Close Guantánamo


To close Guantánamo:

  • The president must order his administration to end indefinite detention and close the Guantánamo prison.
     
  • The president should require the Secretary of Defense to continue to use existing certification and waiver procedures to promptly repatriate and resettle abroad all prisoners who have been cleared for release. He should also require the Department of State to secure transfer abroad.
     
  • The president must order the Secretary of Defense to ensure the Periodic Review Board ("PRB") process, which determines whether the continued imprisonment of un-cleared detainees is justified, is meaningfully followed.  
     
  • The president should suspend the failing military commissions, and the executive branch should transfer to federal court any detainee it seeks to prosecute, if there is untainted evidence against him.
     
  • The Departments of Defense and Justice should not contest habeas corpus challenges brought by detainees who are not prosecuted.
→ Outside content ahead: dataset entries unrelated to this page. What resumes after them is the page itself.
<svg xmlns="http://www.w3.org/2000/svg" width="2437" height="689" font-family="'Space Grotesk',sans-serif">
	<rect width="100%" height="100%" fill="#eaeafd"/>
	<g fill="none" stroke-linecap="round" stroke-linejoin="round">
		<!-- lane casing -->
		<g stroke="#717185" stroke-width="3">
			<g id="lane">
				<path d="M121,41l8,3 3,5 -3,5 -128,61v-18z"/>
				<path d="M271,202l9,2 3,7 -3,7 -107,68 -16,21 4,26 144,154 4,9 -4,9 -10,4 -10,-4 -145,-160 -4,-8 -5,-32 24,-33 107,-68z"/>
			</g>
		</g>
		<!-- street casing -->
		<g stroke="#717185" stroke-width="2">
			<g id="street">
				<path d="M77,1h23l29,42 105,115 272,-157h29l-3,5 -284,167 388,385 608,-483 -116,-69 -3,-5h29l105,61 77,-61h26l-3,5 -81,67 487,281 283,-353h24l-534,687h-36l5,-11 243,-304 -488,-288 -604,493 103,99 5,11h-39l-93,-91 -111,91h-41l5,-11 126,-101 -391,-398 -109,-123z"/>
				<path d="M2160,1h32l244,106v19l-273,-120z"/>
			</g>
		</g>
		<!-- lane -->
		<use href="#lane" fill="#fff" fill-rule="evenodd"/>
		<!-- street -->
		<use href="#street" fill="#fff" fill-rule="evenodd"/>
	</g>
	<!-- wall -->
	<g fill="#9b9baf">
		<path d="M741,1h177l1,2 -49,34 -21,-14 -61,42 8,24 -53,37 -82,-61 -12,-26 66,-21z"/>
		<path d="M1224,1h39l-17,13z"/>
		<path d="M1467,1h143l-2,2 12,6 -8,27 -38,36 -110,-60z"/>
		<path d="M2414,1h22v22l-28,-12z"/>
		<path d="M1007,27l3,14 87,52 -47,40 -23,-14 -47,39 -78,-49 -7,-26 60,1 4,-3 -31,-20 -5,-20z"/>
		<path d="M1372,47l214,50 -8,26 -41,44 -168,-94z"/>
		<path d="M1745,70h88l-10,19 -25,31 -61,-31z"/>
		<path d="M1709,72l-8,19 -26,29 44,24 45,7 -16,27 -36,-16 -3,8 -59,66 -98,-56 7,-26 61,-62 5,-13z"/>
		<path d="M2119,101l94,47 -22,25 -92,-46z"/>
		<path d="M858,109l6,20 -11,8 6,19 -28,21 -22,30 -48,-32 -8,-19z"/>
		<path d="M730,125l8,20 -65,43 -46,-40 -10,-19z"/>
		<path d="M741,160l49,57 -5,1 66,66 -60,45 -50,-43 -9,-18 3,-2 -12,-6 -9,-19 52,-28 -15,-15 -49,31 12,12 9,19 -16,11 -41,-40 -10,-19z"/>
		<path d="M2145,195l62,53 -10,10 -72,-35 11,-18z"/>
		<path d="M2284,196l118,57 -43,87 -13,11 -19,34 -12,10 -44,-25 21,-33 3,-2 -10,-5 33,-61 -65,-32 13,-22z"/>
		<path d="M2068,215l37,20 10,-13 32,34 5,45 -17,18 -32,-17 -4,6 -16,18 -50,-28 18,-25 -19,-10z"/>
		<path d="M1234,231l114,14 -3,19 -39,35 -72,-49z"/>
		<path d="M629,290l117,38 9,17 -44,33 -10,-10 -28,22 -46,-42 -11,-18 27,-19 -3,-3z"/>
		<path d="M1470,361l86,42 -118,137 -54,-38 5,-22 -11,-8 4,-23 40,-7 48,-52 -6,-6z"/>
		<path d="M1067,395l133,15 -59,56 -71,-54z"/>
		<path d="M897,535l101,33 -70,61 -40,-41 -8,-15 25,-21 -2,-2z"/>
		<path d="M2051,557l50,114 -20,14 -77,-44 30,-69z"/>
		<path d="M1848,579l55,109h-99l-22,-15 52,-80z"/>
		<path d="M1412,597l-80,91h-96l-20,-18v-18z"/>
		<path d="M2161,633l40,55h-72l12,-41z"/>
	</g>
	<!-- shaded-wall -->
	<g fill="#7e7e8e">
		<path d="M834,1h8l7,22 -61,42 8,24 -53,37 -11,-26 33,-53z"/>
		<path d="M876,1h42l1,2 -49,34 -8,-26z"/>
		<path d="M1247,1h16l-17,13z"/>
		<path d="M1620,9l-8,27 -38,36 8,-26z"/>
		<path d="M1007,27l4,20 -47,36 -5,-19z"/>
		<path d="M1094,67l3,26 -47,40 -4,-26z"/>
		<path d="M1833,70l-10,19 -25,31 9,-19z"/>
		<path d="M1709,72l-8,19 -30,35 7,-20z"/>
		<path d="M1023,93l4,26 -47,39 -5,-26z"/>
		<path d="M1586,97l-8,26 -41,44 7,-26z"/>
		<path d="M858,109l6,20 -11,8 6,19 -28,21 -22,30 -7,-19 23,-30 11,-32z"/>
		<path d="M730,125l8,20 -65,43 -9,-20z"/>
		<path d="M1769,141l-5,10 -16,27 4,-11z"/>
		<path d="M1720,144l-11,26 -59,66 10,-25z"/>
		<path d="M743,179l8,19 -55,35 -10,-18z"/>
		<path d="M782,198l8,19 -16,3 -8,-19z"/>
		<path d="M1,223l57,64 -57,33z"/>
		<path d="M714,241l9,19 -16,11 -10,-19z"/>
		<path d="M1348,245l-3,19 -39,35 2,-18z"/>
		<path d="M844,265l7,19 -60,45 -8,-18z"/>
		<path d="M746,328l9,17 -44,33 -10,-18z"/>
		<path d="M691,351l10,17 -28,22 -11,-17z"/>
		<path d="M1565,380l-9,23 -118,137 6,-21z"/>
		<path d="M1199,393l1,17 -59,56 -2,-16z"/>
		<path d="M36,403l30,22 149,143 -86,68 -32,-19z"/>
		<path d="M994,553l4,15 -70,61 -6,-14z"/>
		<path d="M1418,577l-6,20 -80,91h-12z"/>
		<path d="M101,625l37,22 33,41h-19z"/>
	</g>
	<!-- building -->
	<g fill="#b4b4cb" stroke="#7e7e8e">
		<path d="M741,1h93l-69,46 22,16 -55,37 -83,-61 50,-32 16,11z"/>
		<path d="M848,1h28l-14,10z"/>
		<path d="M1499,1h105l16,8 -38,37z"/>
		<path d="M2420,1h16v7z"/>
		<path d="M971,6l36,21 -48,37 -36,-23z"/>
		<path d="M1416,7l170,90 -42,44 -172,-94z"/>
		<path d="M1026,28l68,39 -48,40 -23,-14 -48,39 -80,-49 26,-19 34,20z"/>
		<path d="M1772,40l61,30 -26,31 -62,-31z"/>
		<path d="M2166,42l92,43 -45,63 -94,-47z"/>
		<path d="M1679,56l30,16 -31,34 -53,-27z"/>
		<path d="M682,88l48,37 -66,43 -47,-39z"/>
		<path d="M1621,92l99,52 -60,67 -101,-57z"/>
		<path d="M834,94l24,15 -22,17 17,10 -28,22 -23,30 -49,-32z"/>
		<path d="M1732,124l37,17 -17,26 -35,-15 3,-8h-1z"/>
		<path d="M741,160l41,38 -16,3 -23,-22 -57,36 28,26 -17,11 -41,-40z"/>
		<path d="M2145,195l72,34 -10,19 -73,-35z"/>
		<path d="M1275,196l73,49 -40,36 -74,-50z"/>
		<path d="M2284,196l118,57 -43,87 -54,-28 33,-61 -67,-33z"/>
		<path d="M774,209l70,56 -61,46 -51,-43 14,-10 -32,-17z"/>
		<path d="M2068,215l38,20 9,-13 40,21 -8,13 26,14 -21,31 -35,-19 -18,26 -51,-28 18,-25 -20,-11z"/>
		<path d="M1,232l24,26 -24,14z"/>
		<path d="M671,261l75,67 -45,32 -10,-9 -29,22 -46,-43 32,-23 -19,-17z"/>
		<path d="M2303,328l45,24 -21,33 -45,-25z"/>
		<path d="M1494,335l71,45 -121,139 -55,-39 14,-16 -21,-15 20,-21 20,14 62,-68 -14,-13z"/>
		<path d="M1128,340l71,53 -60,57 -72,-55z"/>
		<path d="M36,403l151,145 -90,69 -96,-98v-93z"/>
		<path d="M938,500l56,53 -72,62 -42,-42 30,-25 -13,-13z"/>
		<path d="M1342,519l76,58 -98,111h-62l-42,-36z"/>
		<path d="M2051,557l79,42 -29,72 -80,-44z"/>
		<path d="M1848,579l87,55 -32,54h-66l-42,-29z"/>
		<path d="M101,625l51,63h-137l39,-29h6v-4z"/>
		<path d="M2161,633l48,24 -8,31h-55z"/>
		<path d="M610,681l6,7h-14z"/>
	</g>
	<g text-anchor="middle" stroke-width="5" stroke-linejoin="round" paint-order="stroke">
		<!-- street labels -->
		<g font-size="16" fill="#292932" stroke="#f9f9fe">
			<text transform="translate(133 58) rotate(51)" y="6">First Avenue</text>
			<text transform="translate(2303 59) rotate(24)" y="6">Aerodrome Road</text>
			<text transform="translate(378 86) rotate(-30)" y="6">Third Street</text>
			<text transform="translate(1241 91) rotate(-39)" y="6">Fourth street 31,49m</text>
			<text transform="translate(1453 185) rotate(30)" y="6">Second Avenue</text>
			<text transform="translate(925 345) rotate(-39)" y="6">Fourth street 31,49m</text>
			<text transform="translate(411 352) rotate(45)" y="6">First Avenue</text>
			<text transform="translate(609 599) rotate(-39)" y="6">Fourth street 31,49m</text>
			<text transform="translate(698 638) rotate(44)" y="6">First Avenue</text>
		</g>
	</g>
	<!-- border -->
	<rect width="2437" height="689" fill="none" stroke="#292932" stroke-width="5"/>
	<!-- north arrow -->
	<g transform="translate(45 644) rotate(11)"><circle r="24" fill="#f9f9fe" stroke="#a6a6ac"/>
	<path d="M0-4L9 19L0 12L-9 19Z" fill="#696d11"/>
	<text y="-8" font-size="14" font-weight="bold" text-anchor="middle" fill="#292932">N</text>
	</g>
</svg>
Federal court judges should then promptly order these detainees’ release so they can be repatriated and resettled abroad.
     
  • The Department of Justice should enter into plea negotiations with detainees willing to plead guilty in federal court.

The other branches of government must also do their part to close Guantánamo:

  • Congress must lift the unnecessary restrictions on transfer and release from Guantánamo, including for the majority of men at Guantánamo, whom the national security agencies and military have unanimously determined should be released.
     
  • The Supreme Court must define the scope of war-time detention, and ensure that the right to habeas corpus is a meaningful one that tests, and does not endorse, the government’s case.